O Tribunal de Contas da União (TCU) elevou o nível de restrição no processo que apura a atuação do Banco Central na liquidação do Banco Master. A partir de agora, o acesso da autoridade monetária aos documentos da investigação dependerá de autorização expressa do ministro-relator, Jhonatan de Jesus.
A mudança na classificação do processo ocorreu no fim da semana passada e segue válida. A Corte deve apresentar nesta sexta-feira (12) o relatório final da inspeção conduzida no Banco Central, documento que pode indicar eventuais recomendações ou medidas administrativas.
O que significa a nova classificação
Conforme informado pelo TCU, o processo deixou de ser apenas “sigiloso” e passou a ser classificado como “sigiloso com exigência de autorização específica de leitura”. Na prática, isso restringe o acesso automático aos autos, inclusive por parte do próprio Banco Central.
A solicitação para alterar o grau de sigilo partiu da Secretaria-Geral de Controle Externo do Tribunal. O objetivo, segundo a Corte, é evitar vazamentos de informações, incluindo dados que já possuíam classificação sigilosa atribuída pelo Banco Central.
O Tribunal destacou ainda que esse tipo de medida não é inédita e já foi adotada em outras investigações conduzidas pelo órgão de controle.
TCU afirma que não há prejuízo ao Banco Central
Em nota oficial, o TCU informou que o pedido foi deferido pelo relator do processo e que o Banco Central foi formalmente comunicado da decisão.
“A solicitação foi deferida pelo relator do processo e contou com a ciência do Banco Central. O TCU esclarece que o Banco Central terá acesso a todas as peças processuais sempre que necessário, não havendo qualquer prejuízo ao órgão jurisdicionado”, afirmou a Corte.

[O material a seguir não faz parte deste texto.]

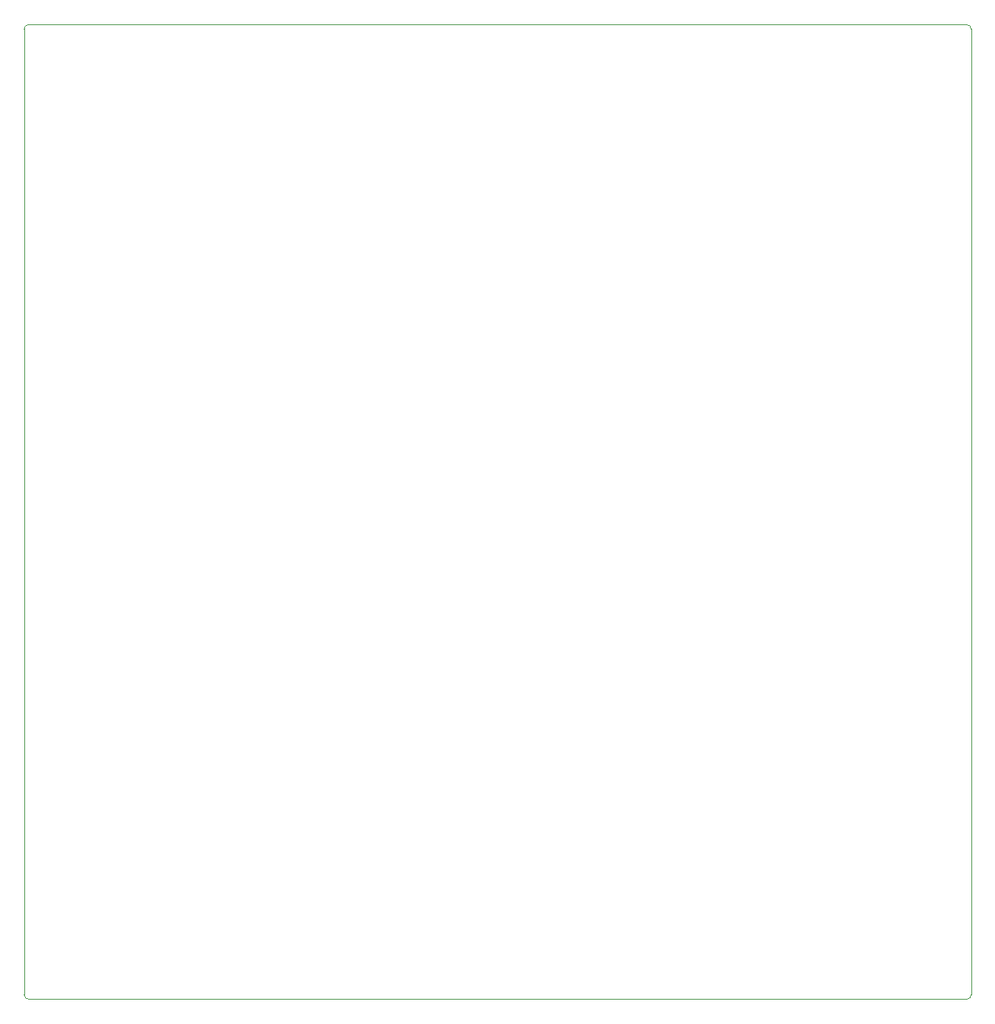
<source format=gbr>
%TF.GenerationSoftware,KiCad,Pcbnew,7.0.2*%
%TF.CreationDate,2024-12-03T13:42:34-08:00*%
%TF.ProjectId,AA_P_CtrlBd,41415f50-5f43-4747-926c-42642e6b6963,1.0*%
%TF.SameCoordinates,Original*%
%TF.FileFunction,Profile,NP*%
%FSLAX46Y46*%
G04 Gerber Fmt 4.6, Leading zero omitted, Abs format (unit mm)*
G04 Created by KiCad (PCBNEW 7.0.2) date 2024-12-03 13:42:34*
%MOMM*%
%LPD*%
G01*
G04 APERTURE LIST*
%TA.AperFunction,Profile*%
%ADD10C,0.100000*%
%TD*%
G04 APERTURE END LIST*
D10*
X89662000Y-145796000D02*
X89662000Y-35052000D01*
X90170000Y-34544000D02*
X197866000Y-34544000D01*
X198374000Y-35052000D02*
G75*
G03*
X197866000Y-34544000I-508000J0D01*
G01*
X90170000Y-34544000D02*
G75*
G03*
X89662000Y-35052000I0J-508000D01*
G01*
X197866000Y-146304000D02*
X90170000Y-146304000D01*
X198374000Y-35052000D02*
X198374000Y-145796000D01*
X89662000Y-145796000D02*
G75*
G03*
X90170000Y-146304000I508000J0D01*
G01*
X197866000Y-146304000D02*
G75*
G03*
X198374000Y-145796000I0J508000D01*
G01*
M02*

</source>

Com isso, o acesso do BC aos documentos permanece possível, mas condicionado à autorização específica do relator.
Expectativa pelo relatório final
O processo em andamento no TCU analisa procedimentos adotados pelo Banco Central durante a liquidação do Banco Master. A divulgação do relatório técnico pode esclarecer se houve falhas, irregularidades ou necessidade de ajustes na condução do caso.
A depender das conclusões, o Tribunal poderá emitir recomendações, determinações ou outras providências no âmbito do controle externo.